*** Data provided ***

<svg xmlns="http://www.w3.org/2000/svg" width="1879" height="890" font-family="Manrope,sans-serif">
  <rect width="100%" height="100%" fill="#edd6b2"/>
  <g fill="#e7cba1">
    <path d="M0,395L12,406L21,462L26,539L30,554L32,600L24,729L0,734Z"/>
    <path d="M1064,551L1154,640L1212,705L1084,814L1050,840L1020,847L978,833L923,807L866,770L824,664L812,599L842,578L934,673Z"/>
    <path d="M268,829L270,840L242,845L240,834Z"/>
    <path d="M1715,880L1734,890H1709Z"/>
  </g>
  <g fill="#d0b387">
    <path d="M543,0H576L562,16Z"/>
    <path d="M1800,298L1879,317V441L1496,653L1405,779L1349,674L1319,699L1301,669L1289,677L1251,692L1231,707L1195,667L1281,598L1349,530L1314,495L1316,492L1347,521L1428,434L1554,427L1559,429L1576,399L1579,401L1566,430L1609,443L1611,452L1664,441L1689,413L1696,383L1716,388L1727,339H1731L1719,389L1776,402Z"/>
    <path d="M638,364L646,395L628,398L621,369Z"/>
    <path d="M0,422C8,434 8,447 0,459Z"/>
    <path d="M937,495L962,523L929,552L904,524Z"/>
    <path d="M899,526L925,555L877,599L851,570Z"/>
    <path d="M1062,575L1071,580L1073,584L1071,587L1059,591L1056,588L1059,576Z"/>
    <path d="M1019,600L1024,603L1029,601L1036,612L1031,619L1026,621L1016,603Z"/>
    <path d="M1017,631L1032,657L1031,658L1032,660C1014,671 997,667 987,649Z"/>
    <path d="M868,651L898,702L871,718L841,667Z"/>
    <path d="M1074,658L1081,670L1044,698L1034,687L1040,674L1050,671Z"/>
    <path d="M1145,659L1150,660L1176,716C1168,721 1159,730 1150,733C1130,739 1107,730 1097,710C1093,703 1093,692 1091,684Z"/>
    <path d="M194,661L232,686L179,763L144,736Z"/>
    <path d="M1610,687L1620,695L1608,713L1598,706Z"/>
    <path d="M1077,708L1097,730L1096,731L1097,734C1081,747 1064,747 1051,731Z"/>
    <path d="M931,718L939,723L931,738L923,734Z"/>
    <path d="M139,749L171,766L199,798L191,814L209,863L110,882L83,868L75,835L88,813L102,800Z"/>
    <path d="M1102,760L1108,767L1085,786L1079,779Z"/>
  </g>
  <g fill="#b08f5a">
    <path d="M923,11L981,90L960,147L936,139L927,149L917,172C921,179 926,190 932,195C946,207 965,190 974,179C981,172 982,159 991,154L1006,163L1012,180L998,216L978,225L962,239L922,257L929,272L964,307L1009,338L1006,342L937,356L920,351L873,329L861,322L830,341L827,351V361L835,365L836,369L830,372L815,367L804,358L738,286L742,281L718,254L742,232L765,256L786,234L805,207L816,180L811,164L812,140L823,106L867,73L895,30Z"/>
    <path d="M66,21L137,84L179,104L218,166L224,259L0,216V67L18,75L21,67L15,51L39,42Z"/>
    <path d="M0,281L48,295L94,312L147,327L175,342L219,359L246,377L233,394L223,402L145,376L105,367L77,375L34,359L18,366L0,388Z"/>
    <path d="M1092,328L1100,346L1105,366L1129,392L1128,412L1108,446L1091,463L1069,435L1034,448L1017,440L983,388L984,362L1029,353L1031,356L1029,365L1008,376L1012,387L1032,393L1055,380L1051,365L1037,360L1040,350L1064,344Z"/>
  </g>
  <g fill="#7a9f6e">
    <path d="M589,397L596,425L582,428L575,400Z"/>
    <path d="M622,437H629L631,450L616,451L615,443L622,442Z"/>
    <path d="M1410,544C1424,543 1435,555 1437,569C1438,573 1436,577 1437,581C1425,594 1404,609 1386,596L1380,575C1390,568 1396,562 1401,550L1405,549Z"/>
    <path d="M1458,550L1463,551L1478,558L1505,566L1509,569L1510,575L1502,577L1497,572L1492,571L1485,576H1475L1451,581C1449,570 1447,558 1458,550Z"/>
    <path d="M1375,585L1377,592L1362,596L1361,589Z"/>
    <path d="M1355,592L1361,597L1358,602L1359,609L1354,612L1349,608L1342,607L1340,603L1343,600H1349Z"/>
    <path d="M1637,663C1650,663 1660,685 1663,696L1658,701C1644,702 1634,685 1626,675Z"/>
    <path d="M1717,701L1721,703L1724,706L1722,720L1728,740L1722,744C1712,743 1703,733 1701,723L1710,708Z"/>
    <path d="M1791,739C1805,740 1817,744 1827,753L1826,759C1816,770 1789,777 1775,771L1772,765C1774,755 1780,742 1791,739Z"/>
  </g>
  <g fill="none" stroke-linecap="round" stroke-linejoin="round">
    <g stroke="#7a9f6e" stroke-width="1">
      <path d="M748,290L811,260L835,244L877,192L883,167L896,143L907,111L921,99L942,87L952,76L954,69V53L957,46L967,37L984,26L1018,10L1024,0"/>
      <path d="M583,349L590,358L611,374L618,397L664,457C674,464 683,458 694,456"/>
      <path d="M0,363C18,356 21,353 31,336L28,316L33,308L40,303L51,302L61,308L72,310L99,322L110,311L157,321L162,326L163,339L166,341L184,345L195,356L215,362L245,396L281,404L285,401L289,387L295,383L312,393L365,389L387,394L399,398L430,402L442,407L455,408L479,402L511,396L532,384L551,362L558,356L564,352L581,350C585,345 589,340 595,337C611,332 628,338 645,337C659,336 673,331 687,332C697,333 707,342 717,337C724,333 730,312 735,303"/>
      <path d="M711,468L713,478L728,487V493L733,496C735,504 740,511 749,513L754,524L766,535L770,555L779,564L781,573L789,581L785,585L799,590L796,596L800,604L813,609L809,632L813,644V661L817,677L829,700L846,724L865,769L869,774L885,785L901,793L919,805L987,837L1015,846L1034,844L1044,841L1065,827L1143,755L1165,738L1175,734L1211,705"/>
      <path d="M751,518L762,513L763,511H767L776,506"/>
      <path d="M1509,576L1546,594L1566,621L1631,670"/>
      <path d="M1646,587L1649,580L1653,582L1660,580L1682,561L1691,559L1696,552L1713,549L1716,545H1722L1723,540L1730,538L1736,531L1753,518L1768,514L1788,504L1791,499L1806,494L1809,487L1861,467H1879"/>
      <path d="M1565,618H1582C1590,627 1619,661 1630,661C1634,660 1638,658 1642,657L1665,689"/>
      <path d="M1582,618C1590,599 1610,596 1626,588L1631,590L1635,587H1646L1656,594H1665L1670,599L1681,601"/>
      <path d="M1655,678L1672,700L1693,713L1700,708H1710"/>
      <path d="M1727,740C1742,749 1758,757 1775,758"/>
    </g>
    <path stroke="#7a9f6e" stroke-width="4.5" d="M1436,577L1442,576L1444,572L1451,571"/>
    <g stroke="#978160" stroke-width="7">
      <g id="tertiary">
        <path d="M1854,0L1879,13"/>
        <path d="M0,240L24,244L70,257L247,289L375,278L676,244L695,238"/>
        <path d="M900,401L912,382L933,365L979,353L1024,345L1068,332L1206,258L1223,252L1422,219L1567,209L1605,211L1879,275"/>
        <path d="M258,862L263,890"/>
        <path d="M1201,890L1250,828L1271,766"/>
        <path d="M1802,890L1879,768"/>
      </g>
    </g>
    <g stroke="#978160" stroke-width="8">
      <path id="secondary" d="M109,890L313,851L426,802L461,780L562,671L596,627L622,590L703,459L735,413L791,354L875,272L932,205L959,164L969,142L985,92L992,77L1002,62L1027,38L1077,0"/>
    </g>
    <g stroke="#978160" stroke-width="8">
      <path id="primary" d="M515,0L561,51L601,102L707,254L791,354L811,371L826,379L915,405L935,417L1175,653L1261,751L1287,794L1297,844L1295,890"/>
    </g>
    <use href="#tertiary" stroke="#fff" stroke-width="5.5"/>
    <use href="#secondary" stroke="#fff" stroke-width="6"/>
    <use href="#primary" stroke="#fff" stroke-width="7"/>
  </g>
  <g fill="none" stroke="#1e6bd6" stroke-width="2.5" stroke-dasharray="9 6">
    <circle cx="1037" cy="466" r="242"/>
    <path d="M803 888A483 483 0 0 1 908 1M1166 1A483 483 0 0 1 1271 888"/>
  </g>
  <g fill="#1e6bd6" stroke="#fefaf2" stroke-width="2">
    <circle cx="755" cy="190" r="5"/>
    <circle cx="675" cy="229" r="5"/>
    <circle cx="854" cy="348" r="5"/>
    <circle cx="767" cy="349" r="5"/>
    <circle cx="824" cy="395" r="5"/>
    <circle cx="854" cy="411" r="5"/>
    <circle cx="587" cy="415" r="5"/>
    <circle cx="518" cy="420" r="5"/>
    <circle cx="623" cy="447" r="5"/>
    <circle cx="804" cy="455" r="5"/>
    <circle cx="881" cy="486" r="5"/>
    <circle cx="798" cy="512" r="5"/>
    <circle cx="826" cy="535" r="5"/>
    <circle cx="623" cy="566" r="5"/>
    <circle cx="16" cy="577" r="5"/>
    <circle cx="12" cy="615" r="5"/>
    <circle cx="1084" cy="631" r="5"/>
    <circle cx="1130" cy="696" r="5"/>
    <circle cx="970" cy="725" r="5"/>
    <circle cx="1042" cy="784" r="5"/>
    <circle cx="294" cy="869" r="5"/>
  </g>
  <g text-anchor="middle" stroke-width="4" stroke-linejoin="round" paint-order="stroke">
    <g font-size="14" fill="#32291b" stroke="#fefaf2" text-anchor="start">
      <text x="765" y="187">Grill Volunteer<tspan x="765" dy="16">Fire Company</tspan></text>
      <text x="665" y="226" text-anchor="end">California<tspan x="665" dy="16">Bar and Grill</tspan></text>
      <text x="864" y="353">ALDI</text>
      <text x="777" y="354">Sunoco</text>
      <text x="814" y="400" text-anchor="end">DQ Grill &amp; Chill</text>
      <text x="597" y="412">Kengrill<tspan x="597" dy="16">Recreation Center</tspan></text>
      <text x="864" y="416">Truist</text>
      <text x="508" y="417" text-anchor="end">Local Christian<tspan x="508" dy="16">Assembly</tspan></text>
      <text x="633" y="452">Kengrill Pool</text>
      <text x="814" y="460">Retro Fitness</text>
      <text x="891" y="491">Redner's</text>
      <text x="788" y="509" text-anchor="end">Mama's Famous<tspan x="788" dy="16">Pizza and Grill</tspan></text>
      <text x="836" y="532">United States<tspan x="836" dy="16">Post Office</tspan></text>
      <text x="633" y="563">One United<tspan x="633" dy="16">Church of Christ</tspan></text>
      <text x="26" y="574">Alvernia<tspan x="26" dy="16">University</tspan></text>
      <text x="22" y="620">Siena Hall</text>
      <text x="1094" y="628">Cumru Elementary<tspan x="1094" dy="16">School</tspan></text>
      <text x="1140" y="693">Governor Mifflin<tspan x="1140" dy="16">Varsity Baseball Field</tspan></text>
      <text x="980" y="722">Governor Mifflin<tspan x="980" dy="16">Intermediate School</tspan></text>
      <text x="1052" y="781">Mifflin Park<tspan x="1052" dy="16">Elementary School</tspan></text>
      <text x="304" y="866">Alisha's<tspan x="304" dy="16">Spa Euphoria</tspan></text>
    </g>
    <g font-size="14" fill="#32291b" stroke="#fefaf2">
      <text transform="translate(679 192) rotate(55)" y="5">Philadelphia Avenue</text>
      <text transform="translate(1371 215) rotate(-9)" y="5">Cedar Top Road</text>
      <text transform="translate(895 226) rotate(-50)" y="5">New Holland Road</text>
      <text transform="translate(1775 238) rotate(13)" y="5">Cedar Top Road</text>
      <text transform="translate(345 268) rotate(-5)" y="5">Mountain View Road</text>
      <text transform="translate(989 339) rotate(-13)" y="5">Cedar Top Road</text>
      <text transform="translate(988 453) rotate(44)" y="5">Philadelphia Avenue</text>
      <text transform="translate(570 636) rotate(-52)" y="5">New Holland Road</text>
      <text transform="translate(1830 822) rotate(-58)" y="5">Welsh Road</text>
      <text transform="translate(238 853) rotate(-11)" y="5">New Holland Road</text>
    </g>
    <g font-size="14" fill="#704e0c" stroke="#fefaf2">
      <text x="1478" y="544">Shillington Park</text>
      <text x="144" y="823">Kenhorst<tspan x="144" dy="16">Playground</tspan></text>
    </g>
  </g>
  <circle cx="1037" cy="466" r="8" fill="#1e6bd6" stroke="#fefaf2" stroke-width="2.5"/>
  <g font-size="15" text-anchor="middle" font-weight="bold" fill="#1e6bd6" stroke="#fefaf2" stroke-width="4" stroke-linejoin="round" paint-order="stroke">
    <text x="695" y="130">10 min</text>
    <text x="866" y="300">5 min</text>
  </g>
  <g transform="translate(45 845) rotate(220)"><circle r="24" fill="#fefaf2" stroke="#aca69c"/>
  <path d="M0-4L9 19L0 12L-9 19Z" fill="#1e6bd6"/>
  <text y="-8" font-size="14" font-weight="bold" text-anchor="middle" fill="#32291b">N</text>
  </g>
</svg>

*** End of Data provided ***

Activity: Filter the records above for lines containing the word "none", and copy those lines.

Task output:
  <g fill="none" stroke-linecap="round" stroke-linejoin="round">
  <g fill="none" stroke="#1e6bd6" stroke-width="2.5" stroke-dasharray="9 6">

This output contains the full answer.